Like many think tanks, the Center for a New American Security released their analysis of President Obama's proposed budget yesterday. In a report called The Sacrifice Ahead, CNAS' Travis Sharp argues that while the 2012 budget moves in the right direction, numerous other efficiencies could be taken to help "shore up the U.S. economy."
“The FY 2012 budget requested by DOD will enable the U.S. military to defend the nation against many perils. But it will do little to stymie a threat that may ultimately prove more dangerous: America’s growing debt,” writes Sharp. “Over time, the economic consequences of indebtedness may crowd out investments in a U.S. military that undergirds international security; may render the United States more vulnerable to economic coercion; and may erode America’s global stature and soft power. Relieving U.S. indebtedness demands preventive action by American society and government – including DOD.”
AEI's Tom Donnelly shared his reactions to the CNAS report--and CNAS in general, for that matter--at the Weekly Standard blog. Now that Michele Flournoy, Kurt Campbell and Jim Miller all have their Obama administration appointments, CNAS has taken a turn for the esoteric, according to Donnelly.
Under the new management of John Nagl and Nate Fick, CNAS first became the home of the counterinsurgency “COINdinistas” but has also been in the forefront on issues like “natural security” – that is, security the way environmentalists would think about it – and “energy security” – including how the Navy can get better gas mileage – and “soft power” in all its various manifestations.
And it's a direction that has left CNAS analysis strikingly conventional, if not misguided and weak, as far as Donnelly is concerned.
In its infrequent work on more traditional military issues such as defense strategy and budgets or weapons programs, CNAS has tended to adhere to an analytical approach. But its just-released report on the 2012 Pentagon budget – “The Sacrifice Ahead” – comes from the heart of the Rand Paul-Barney Frank corner of the cosmos. Fearing that the “cost of servicing the [national] debt could…put pressure on investments in America’s soft power” – yikes, the AID budget is at risk! – the study calls on the military to man up (emphasis added): “[A] base reduction of approximately 10-15 percent of the [future years defense plan] could serve as a useful benchmark because it corresponds with DoD’s approximate share of total federal spending and thus its burden of responsibility in contributing to deficit reduction.”

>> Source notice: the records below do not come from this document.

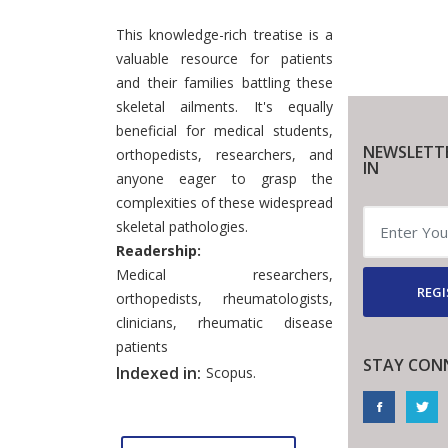
This knowledge-rich treatise is a
valuable resource for patients
and their families battling these
skeletal ailments. It's equally
beneficial for medical students,
NEWSLETT
orthopedists, researchers, and
IN
anyone eager to grasp the
complexities of these widespread
skeletal pathologies.
Readership:
Medical researchers,
REGI
orthopedists, rheumatologists,
clinicians, rheumatic disease
patients
STAY CON
Indexed in:
Scopus.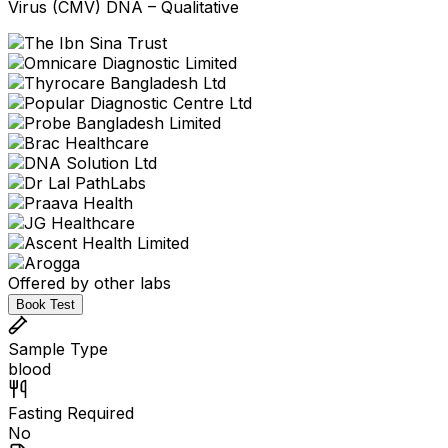
Virus (CMV) DNA – Qualitative
Offered by other labs
Book Test
Sample Type
blood
Fasting Required
No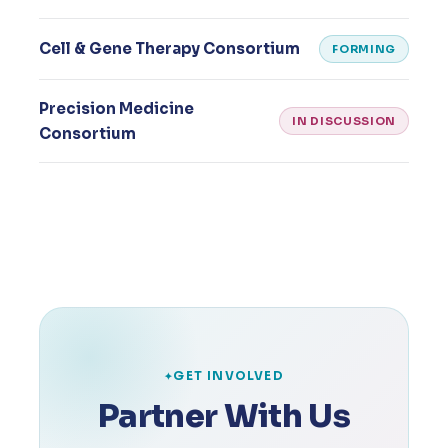
Cell & Gene Therapy Consortium
FORMING
Precision Medicine
IN DISCUSSION
Consortium
GET INVOLVED
Partner With Us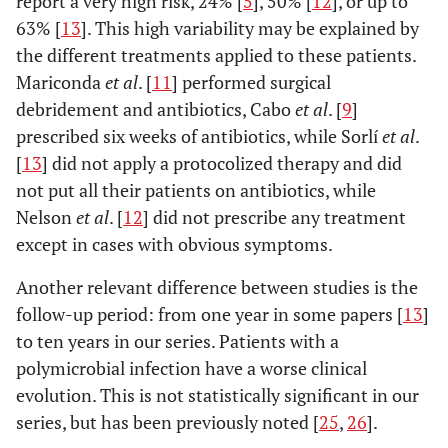
report a very high risk, 24% [
5
], 50% [
12
], or up to
63% [
13
]. This high variability may be explained by
the different treatments applied to these patients.
Mariconda
et al
. [
11
] performed surgical
debridement and antibiotics, Cabo
et al
. [
9
]
prescribed six weeks of antibiotics, while Sorlí
et al
.
[
13
] did not apply a protocolized therapy and did
not put all their patients on antibiotics, while
Nelson
et al
. [
12
] did not prescribe any treatment
except in cases with obvious symptoms.
Another relevant difference between studies is the
follow-up period: from one year in some papers [
13
]
to ten years in our series. Patients with a
polymicrobial infection have a worse clinical
evolution. This is not statistically significant in our
series, but has been previously noted [
25
,
26
].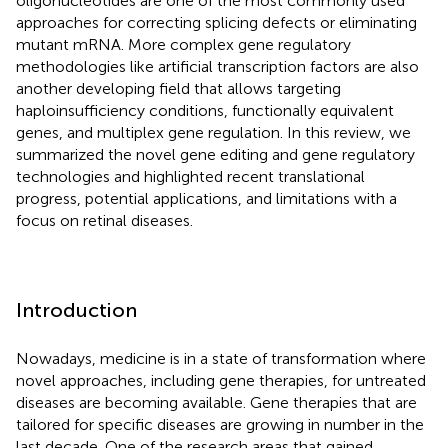
oligonucleotides are one of the most commonly used
approaches for correcting splicing defects or eliminating
mutant mRNA. More complex gene regulatory
methodologies like artificial transcription factors are also
another developing field that allows targeting
haploinsufficiency conditions, functionally equivalent
genes, and multiplex gene regulation. In this review, we
summarized the novel gene editing and gene regulatory
technologies and highlighted recent translational
progress, potential applications, and limitations with a
focus on retinal diseases.
Introduction
Nowadays, medicine is in a state of transformation where
novel approaches, including gene therapies, for untreated
diseases are becoming available. Gene therapies that are
tailored for specific diseases are growing in number in the
last decade. One of the research areas that gained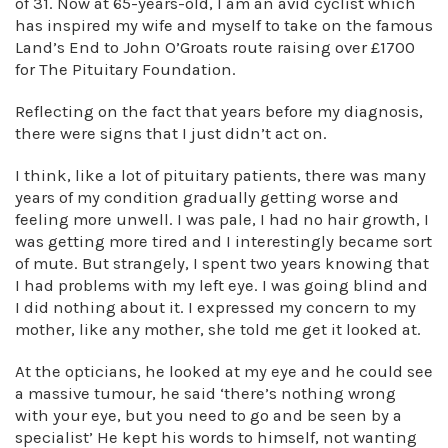
of 31. Now at 65-years-old, I am an avid cyclist which
has inspired my wife and myself to take on the famous
Land’s End to John O’Groats route raising over £1700
for The Pituitary Foundation.
Reflecting on the fact that years before my diagnosis,
there were signs that I just didn’t act on.
I think, like a lot of pituitary patients, there was many
years of my condition gradually getting worse and
feeling more unwell. I was pale, I had no hair growth, I
was getting more tired and I interestingly became sort
of mute. But strangely, I spent two years knowing that
I had problems with my left eye. I was going blind and
I did nothing about it. I expressed my concern to my
mother, like any mother, she told me get it looked at.
At the opticians, he looked at my eye and he could see
a massive tumour, he said ‘there’s nothing wrong
with your eye, but you need to go and be seen by a
specialist’ He kept his words to himself, not wanting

Where to begin with such a rationale? It certainly is as pure an expression of “everything-on-the-table” thinking as can be imagined; CNAS will brook no changes in the federal government’s priorities. (And that, in turn, is what the Obama budget intends: let’s lock in the “gains” in domestic discretionary spending and entitlements, like the health care plan, of the last two years.) But it’s also a pretty perverse reading of the military’s “burden of responsibility.” Asking soldiers and Marines to add “balancing Uncle Sam’s books” to “win in Iraq and Afghanistan” seems like a stretch. The battlefield is burden enough.